The lowest success rate was on the Greek philology exams, where only 6.8 per cent of the 799 people who took the exam got an overall pass grade. They were tested in Greek language aptitude, in linguistics, literature, Latin, ancient Greek, history, and also took a skills test. The lowest grades were in Latin and ancient Greek.
This, according to former education minister, Costas Kadis, who had introduced the reform during his stint in office, reveals an issue as regards the duties of philologists, who, according to existing legislation must be in a position to teach all of those subjects.
“We have an issue. Do we really expect our philologists to be able to teach everything? This is the case today,” Kadis told state broadcaster CyBC radio.
This failure, he said, revealed that today, there were people in state schools who work as philologists but who may not be in a position to teach all the subjects they should.
If it wasn’t for the Latin exam, Kadis said, more than 60 per cent of the people who took the Greek philology exams would have passed.
Low results were also evident in trade and economics with a 14.4 per cent success rate, and mathematics where only 17.9 per cent of the 536 who took the exam passed.
The overall success rate of the primary education exams – Greek language aptitude, skills essay, teaching of Greek and maths for primary schools – was also low, as around only one in four passed of the 882 who were tested.
Candidates who took the pre-school teacher exams fared better as 44.5 per cent passed.
The best test results were among those who took the biology exam, which 90.4 of passed, followed by English – 85.4 per cent – and special learning with 80.5 per cent.
Permanent Secretary of the Education Ministry, Egly Pantelaki said that the goal of the exams had been achieved.
“The main goal was the entry into the educational system of excellent candidates both in knowledge and qualifications,” Pantelaki said.

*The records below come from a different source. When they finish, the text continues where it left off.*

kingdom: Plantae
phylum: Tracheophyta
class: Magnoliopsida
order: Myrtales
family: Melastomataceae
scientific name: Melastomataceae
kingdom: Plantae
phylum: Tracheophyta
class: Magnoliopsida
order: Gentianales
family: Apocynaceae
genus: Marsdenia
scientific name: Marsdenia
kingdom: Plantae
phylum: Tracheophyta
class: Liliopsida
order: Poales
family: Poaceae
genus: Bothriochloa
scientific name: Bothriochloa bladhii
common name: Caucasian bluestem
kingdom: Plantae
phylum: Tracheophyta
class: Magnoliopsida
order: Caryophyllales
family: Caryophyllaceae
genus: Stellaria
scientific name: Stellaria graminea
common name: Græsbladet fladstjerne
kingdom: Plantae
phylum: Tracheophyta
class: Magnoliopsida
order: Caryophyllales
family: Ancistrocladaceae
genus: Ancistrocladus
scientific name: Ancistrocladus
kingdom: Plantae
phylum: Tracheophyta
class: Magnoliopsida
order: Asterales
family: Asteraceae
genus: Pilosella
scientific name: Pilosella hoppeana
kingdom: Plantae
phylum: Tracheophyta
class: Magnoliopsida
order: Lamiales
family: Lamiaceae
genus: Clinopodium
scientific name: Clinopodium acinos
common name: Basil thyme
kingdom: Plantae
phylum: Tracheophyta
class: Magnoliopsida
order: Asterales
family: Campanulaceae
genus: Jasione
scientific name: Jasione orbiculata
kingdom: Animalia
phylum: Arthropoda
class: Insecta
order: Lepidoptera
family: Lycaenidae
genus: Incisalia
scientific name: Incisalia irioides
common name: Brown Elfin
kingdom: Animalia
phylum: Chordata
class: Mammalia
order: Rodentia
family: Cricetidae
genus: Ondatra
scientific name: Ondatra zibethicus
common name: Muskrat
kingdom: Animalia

Speaking to CyBC radio, Pantelaki said: “These results unfortunately confirm what we had been suspecting for years that some of those on old (waiting) lists were not in a position to enter education and teach our children, no matter how tragic and sad this is”.
Under the old system, graduates of any discipline merely had to write their names on the waiting list and wait their turn irrespective.
Kadis said that the new appointment system would ensure that only the most competent, most qualified people will be teaching in state schools.
The exams took place between September and October. Each candidate was tested in subjects corresponding to their teaching areas.
The introduction of a new appointment system was deemed necessary to ensure that state school teachers were truly qualified to teach, something which could not be guaranteed by the old system, based on appointment according to seniority on waiting lists.
Under a law passed in 2016, from September 2018 until August 31, 2027, some 50 per cent of appointments will be made from waiting lists and 50 per cent according to the new system. From September 2027, all appointments will be made based on merit.
The new teacher appointment system will take into consideration each candidate’s exam results, their university degree grade, additional academic qualifications and teaching experience.